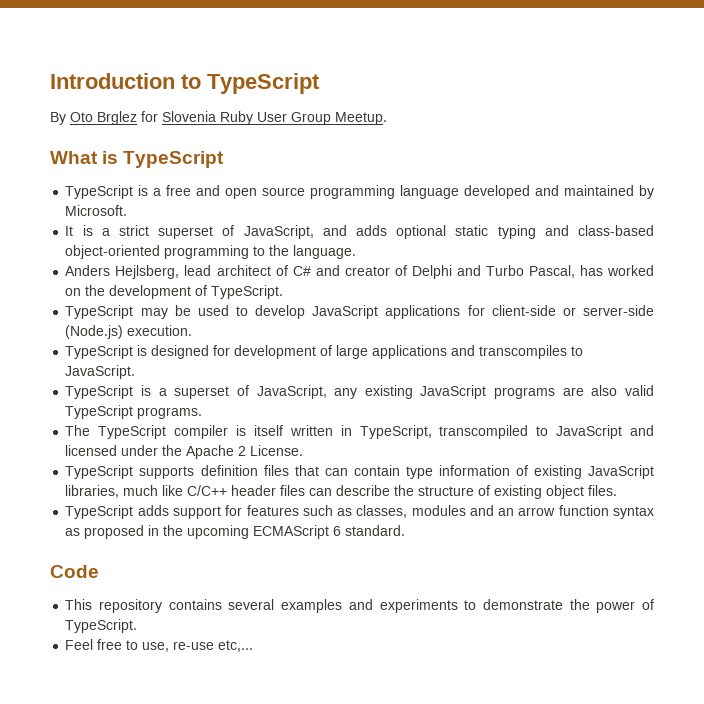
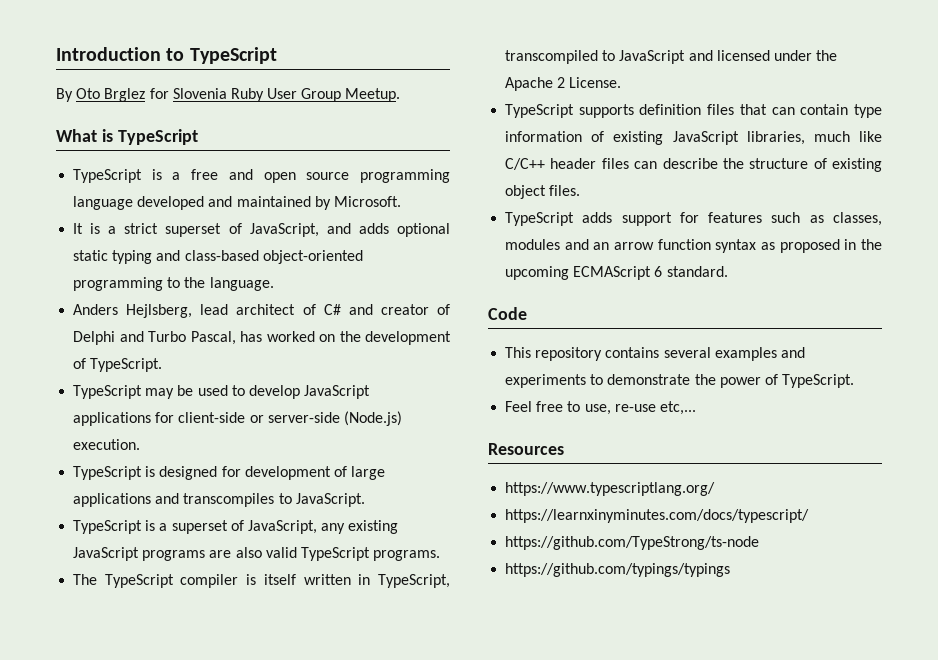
(254, 646) none -> [488,443,564,455] [505,482,716,496] [505,509,810,523] [505,536,760,550] [505,563,731,577] // Resources // https://www.typescriptlang.org/ // https://learnxinyminutes.com/docs/typescript/ // https://github.com/TypeStrong/ts-node // https://github.com/typings/typings

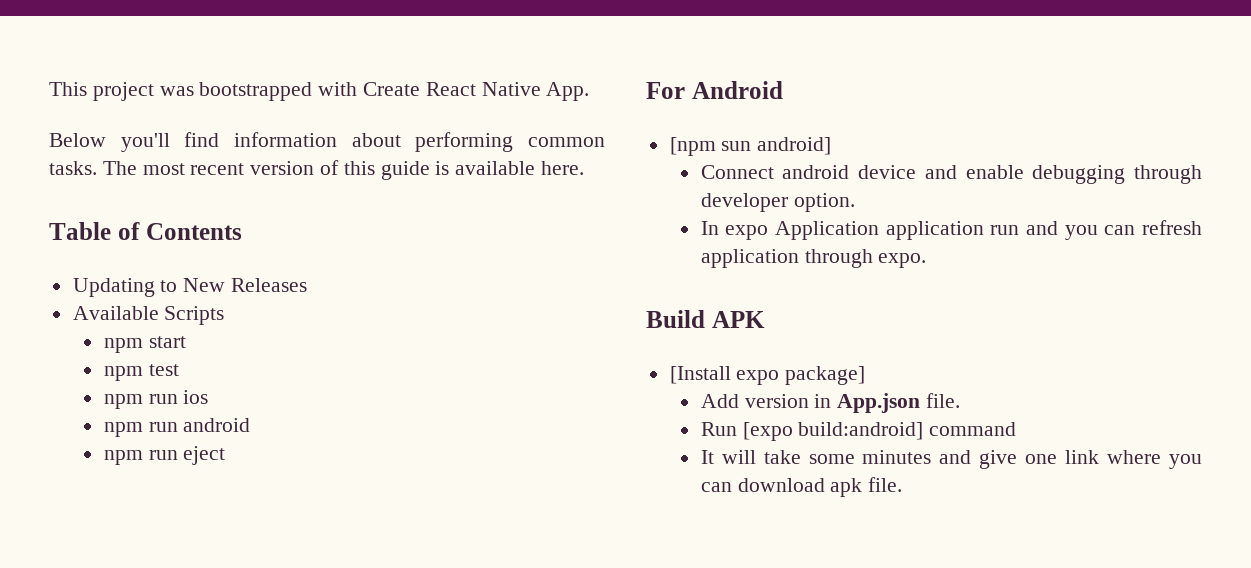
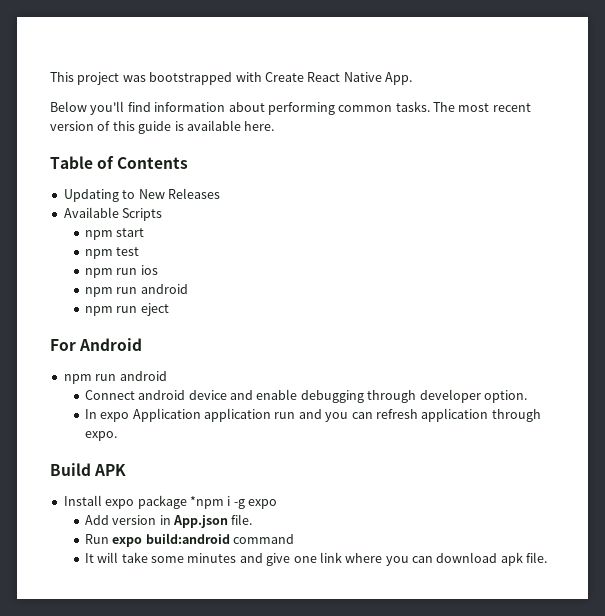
[669,137,832,156] [npm sun android] -> [63,371,167,384] npm run android
[669,366,866,385] [Install expo package] -> [63,495,277,509] Install expo package *npm i -g expo
[742,422,924,441] [expo build:android] -> [112,533,230,547] expo build:android

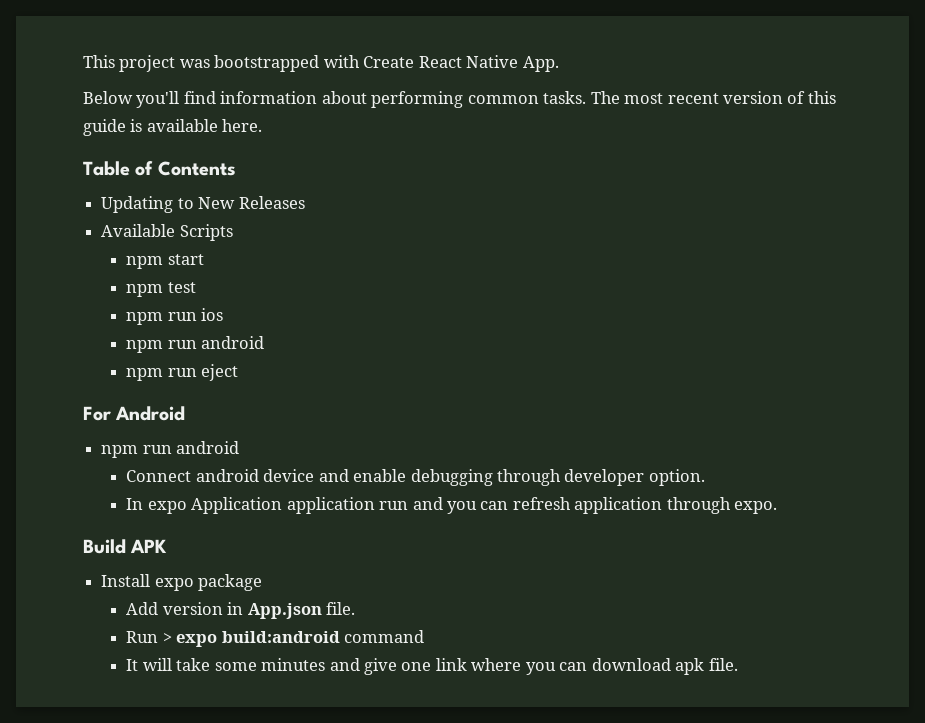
[189,496,277,509] *npm i -g expo -> (263, 582) none
(109, 539) none -> [162,633,172,643] >

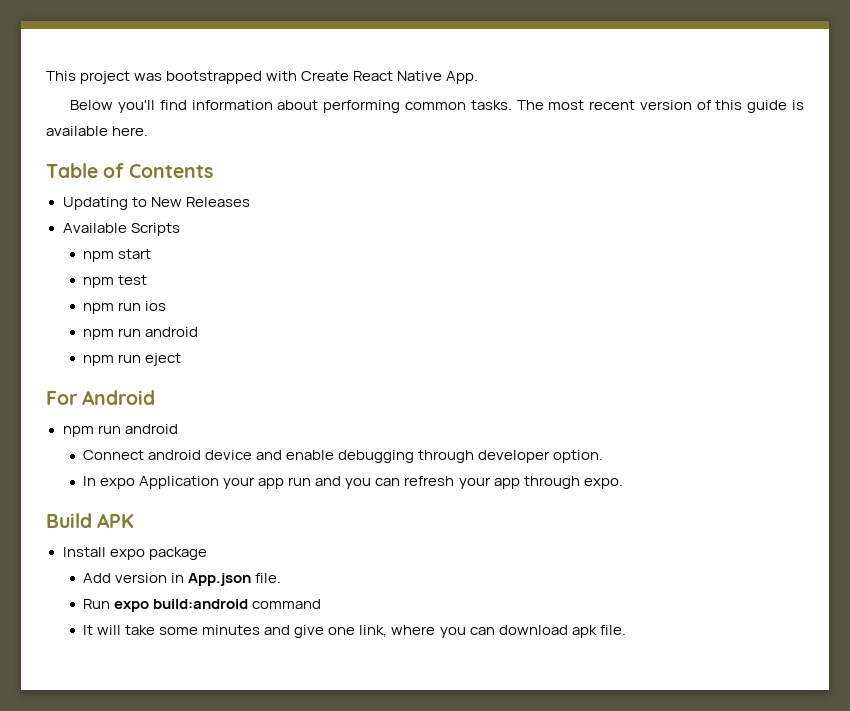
[286,497,375,514] application -> [223,477,285,489] your app
[574,497,663,514] application -> [458,477,520,489] your app
[162,633,172,643] > -> (111, 604) none
[435,658,467,671] link -> [359,625,388,637] link,

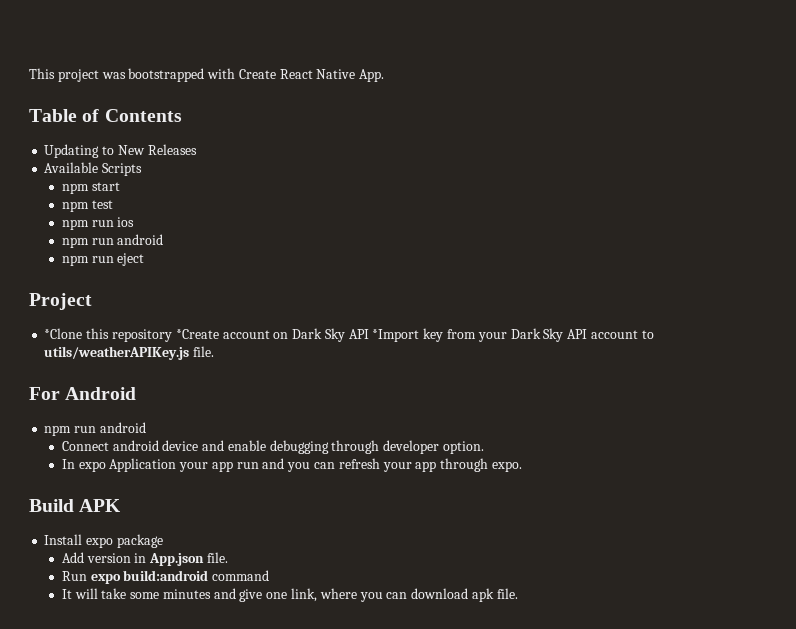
[70,100,805,113] [46,126,149,136] // Below you'll find information about performing common tasks. The most recent version of this guide is available here. -> (385, 75) none
(182, 359) none -> [29,293,92,310] [44,328,654,342] [44,346,215,360] // Project // *Clone this repository *Create account on Dark Sky API *Import key from your Dark Sky API account to utils/weatherAPIKey.js file.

[Exercise requirements]
The answer must consist of every line in the records above that contains the word "none".

[Result for this exercise]
(254, 646) none -> [488,443,564,455] [505,482,716,496] [505,509,810,523] [505,536,760,550] [505,563,731,577] // Resources // https://www.typescriptlang.org/ // https://learnxinyminutes.com/docs/typescript/ // https://github.com/TypeStrong/ts-node // https://github.com/typings/typings
[189,496,277,509] *npm i -g expo -> (263, 582) none
(109, 539) none -> [162,633,172,643] >
[162,633,172,643] > -> (111, 604) none
[70,100,805,113] [46,126,149,136] // Below you'll find information about performing common tasks. The most recent version of this guide is available here. -> (385, 75) none
(182, 359) none -> [29,293,92,310] [44,328,654,342] [44,346,215,360] // Project // *Clone this repository *Create account on Dark Sky API *Import key from your Dark Sky API account to utils/weatherAPIKey.js file.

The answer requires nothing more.